• **Exercise prompt**:
What is needed is a word-for-word restatement of all the entries.
*** Opening of Exercise data ***
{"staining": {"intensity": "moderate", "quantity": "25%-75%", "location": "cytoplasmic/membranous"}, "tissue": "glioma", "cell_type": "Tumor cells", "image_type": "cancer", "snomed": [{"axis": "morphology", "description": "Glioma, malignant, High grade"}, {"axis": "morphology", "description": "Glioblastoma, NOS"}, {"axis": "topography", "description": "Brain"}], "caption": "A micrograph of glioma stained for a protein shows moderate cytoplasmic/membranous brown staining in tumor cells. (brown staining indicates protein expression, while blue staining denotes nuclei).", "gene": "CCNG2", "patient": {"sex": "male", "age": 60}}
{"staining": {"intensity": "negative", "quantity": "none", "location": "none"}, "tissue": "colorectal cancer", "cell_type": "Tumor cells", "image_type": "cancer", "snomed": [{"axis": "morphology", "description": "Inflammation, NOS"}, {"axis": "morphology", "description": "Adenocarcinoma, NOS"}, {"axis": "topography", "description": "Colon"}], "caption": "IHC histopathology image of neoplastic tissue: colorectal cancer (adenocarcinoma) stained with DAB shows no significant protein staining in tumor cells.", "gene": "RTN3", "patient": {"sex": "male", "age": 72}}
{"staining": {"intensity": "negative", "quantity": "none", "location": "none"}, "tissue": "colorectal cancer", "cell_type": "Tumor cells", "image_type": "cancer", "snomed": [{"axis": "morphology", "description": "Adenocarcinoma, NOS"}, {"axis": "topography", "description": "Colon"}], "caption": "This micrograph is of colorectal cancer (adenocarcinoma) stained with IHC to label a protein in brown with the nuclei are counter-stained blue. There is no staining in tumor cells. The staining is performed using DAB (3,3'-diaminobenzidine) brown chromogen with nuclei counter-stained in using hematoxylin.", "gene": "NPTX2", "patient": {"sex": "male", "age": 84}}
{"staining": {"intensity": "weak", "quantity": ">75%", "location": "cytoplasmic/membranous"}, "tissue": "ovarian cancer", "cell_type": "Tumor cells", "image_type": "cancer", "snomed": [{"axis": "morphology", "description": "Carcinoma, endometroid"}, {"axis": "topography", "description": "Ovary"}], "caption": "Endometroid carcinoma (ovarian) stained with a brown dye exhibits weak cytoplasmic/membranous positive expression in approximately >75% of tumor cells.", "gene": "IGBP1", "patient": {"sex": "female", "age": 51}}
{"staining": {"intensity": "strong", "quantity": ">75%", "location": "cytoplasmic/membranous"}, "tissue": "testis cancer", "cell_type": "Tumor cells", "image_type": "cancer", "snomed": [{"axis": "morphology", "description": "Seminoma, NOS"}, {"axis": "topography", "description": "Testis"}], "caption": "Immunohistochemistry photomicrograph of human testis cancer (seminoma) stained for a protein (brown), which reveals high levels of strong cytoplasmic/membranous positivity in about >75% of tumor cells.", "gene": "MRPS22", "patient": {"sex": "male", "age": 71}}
*** Close of Exercise data ***
• **Reply to the task**:
{"staining": {"intensity": "moderate", "quantity": "25%-75%", "location": "cytoplasmic/membranous"}, "tissue": "glioma", "cell_type": "Tumor cells", "image_type": "cancer", "snomed": [{"axis": "morphology", "description": "Glioma, malignant, High grade"}, {"axis": "morphology", "description": "Glioblastoma, NOS"}, {"axis": "topography", "description": "Brain"}], "caption": "A micrograph of glioma stained for a protein shows moderate cytoplasmic/membranous brown staining in tumor cells. (brown staining indicates protein expression, while blue staining denotes nuclei).", "gene": "CCNG2", "patient": {"sex": "male", "age": 60}}
{"staining": {"intensity": "negative", "quantity": "none", "location": "none"}, "tissue": "colorectal cancer", "cell_type": "Tumor cells", "image_type": "cancer", "snomed": [{"axis": "morphology", "description": "Inflammation, NOS"}, {"axis": "morphology", "description": "Adenocarcinoma, NOS"}, {"axis": "topography", "description": "Colon"}], "caption": "IHC histopathology image of neoplastic tissue: colorectal cancer (adenocarcinoma) stained with DAB shows no significant protein staining in tumor cells.", "gene": "RTN3", "patient": {"sex": "male", "age": 72}}
{"staining": {"intensity": "negative", "quantity": "none", "location": "none"}, "tissue": "colorectal cancer", "cell_type": "Tumor cells", "image_type": "cancer", "snomed": [{"axis": "morphology", "description": "Adenocarcinoma, NOS"}, {"axis": "topography", "description": "Colon"}], "caption": "This micrograph is of colorectal cancer (adenocarcinoma) stained with IHC to label a protein in brown with the nuclei are counter-stained blue. There is no staining in tumor cells. The staining is performed using DAB (3,3'-diaminobenzidine) brown chromogen with nuclei counter-stained in using hematoxylin.", "gene": "NPTX2", "patient": {"sex": "male", "age": 84}}
{"staining": {"intensity": "weak", "quantity": ">75%", "location": "cytoplasmic/membranous"}, "tissue": "ovarian cancer", "cell_type": "Tumor cells", "image_type": "cancer", "snomed": [{"axis": "morphology", "description": "Carcinoma, endometroid"}, {"axis": "topography", "description": "Ovary"}], "caption": "Endometroid carcinoma (ovarian) stained with a brown dye exhibits weak cytoplasmic/membranous positive expression in approximately >75% of tumor cells.", "gene": "IGBP1", "patient": {"sex": "female", "age": 51}}
{"staining": {"intensity": "strong", "quantity": ">75%", "location": "cytoplasmic/membranous"}, "tissue": "testis cancer", "cell_type": "Tumor cells", "image_type": "cancer", "snomed": [{"axis": "morphology", "description": "Seminoma, NOS"}, {"axis": "topography", "description": "Testis"}], "caption": "Immunohistochemistry photomicrograph of human testis cancer (seminoma) stained for a protein (brown), which reveals high levels of strong cytoplasmic/membranous positivity in about >75% of tumor cells.", "gene": "MRPS22", "patient": {"sex": "male", "age": 71}}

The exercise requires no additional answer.